### Görevler:
(a) Pavić yazısındaki şu cümleyi İngilizceye çevirin: "Geçmişteki insanların ruhsal deneyimleri yeni bireyleri de kapsayacak şekilde ortak bir bellek oluşturur."
(b) Pavić yazısının "Sırpçanın sözlü geleneğinden" ile başlayıp "ustalıkla kullanır metinlerinde." ile biten kısmını aynen yazıya geçirin.

### Sayfadan Alıntı:
⟨

Sırpçanın sözlü geleneğinden beslenen, kilise vaazlarından ilham alan Pavić, yazarken hitap ettiği kitleyi okur olarak değil "dinleyici" şeklinde düşündüğünü ifade ediyor. Onun için bir kurmacanın sıkılmadan dinlenebilmesi, uyku getirmemesi oldukça önemli. Metinlerinin masalsı atmosferi ve mistik havasının, çoğu romanının bambaşka olaylar ya da kişiler üzerinden bölüm bölüm ilerlemesinin nedeni belki de budur. Toplumda yerleşmiş olan örf âdet, hurafe şeklinde geçiştirdiğimiz şeylerden birçoğunun aslında derin bir bilgelik barındırdığının farkında Pavić. İnsanoğlunun dünyanın kuruluşundan bu yana evrensel durumlara karşı gösterdiği ortak tepkiler bunlar. Jung'un tabiriyle kolektif bilinçdışı. Geçmişteki insanların ruhsal deneyimleri yeni bireyleri de kapsayacak şekilde ortak bir bellek oluşturur. Pavić, bu ortak bilinçdışı hazinesini ustalıkla kullanır metinlerinde.
Örneğin onun için tırnak ya da saçların kesilmemesi gereken günler vardır. Bu boş bir inanış değil, evrenle uyum içinde olunduğunun göstergesidir. İnsan vücudu ay ile bağlantıdadır ve onun döngülerine uygun şekilde saç ya da tırnakları keserek uzamalarının hızı belirlenebilir. İşte derin bilgelik dediğim şey tam olarak bu. Çoğunun altında yatan bir neden var. Bu da bizi ilk örneklere yani arketiplere götürüyor. İbn Arabi'de ayân-ı sâbite, eşyanın ezelden bu yana Allah'ın ilminde sabit olan mahiyetleri anlamındaki arketipler, Mircae Eliade için ise yeryüzünde taklit edilen göksel ve ilahi modellerdir. İnsan yaşamındaki arketipsel sembollerin Tarot kartlarında bulunduğunu söyleyerek yazının ikinci merkezine de temas etmiş oluyorum. Milorad Pavić, bu yazıda inceleyeceğim İstanbul'da Son Aşk isimli romanını Tarot kartları üzerinden kurmuştur.

⟩

### Sağlanan Veriler:

⟨

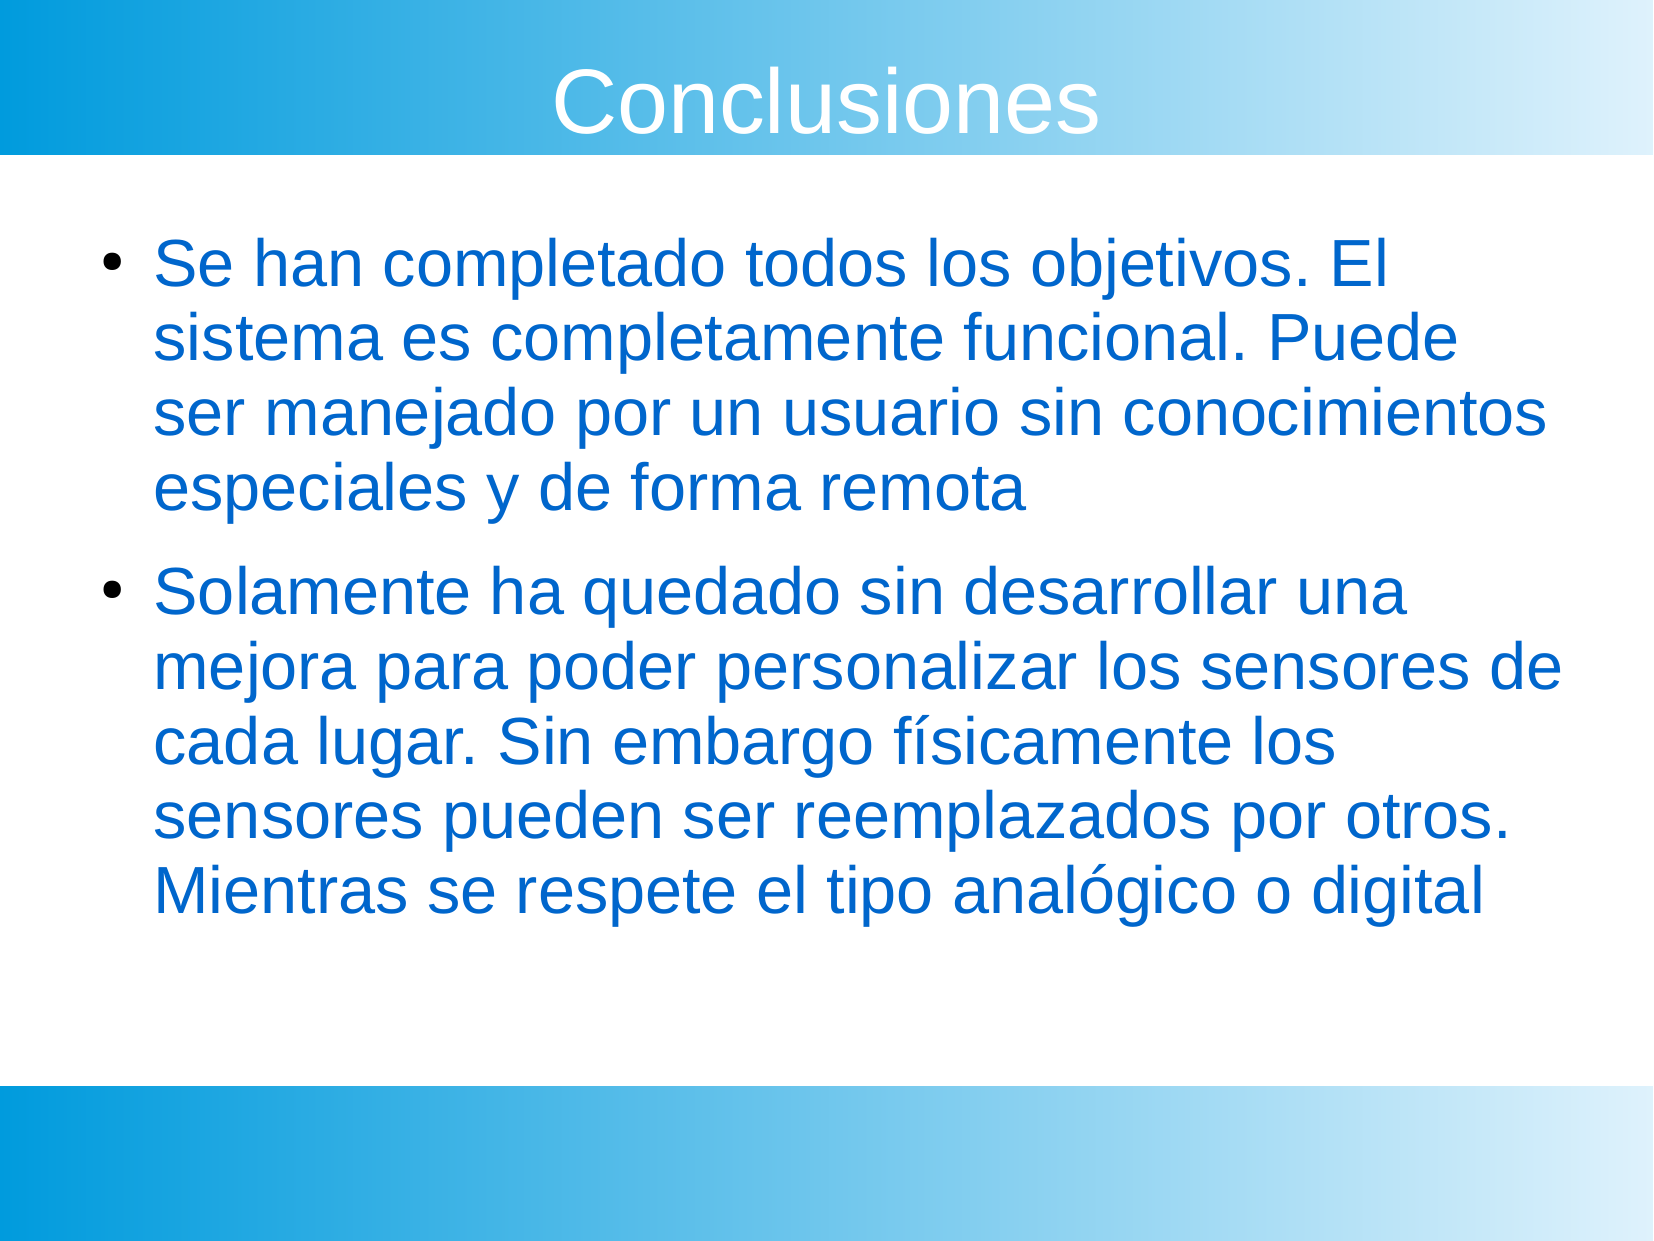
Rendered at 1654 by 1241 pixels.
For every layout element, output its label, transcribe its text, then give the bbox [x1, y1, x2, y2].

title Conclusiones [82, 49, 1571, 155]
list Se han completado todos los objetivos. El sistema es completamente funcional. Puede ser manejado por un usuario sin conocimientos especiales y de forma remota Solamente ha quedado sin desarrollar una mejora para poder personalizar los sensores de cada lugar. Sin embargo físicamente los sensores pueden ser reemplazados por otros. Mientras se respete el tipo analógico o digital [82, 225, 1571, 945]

⟩

### Alıştırma Sonuçları:
(a) The spiritual experiences of people in the past form a shared memory that also encompasses new individuals.

(b)
Sırpçanın sözlü geleneğinden beslenen, kilise vaazlarından ilham alan Pavić, yazarken hitap ettiği kitleyi okur olarak değil "dinleyici" şeklinde düşündüğünü ifade ediyor. Onun için bir kurmacanın sıkılmadan dinlenebilmesi, uyku getirmemesi oldukça önemli. Metinlerinin masalsı atmosferi ve mistik havasının, çoğu romanının bambaşka olaylar ya da kişiler üzerinden bölüm bölüm ilerlemesinin nedeni belki de budur. Toplumda yerleşmiş olan örf âdet, hurafe şeklinde geçiştirdiğimiz şeylerden birçoğunun aslında derin bir bilgelik barındırdığının farkında Pavić. İnsanoğlunun dünyanın kuruluşundan bu yana evrensel durumlara karşı gösterdiği ortak tepkiler bunlar. Jung'un tabiriyle kolektif bilinçdışı. Geçmişteki insanların ruhsal deneyimleri yeni bireyleri de kapsayacak şekilde ortak bir bellek oluşturur. Pavić, bu ortak bilinçdışı hazinesini ustalıkla kullanır metinlerinde.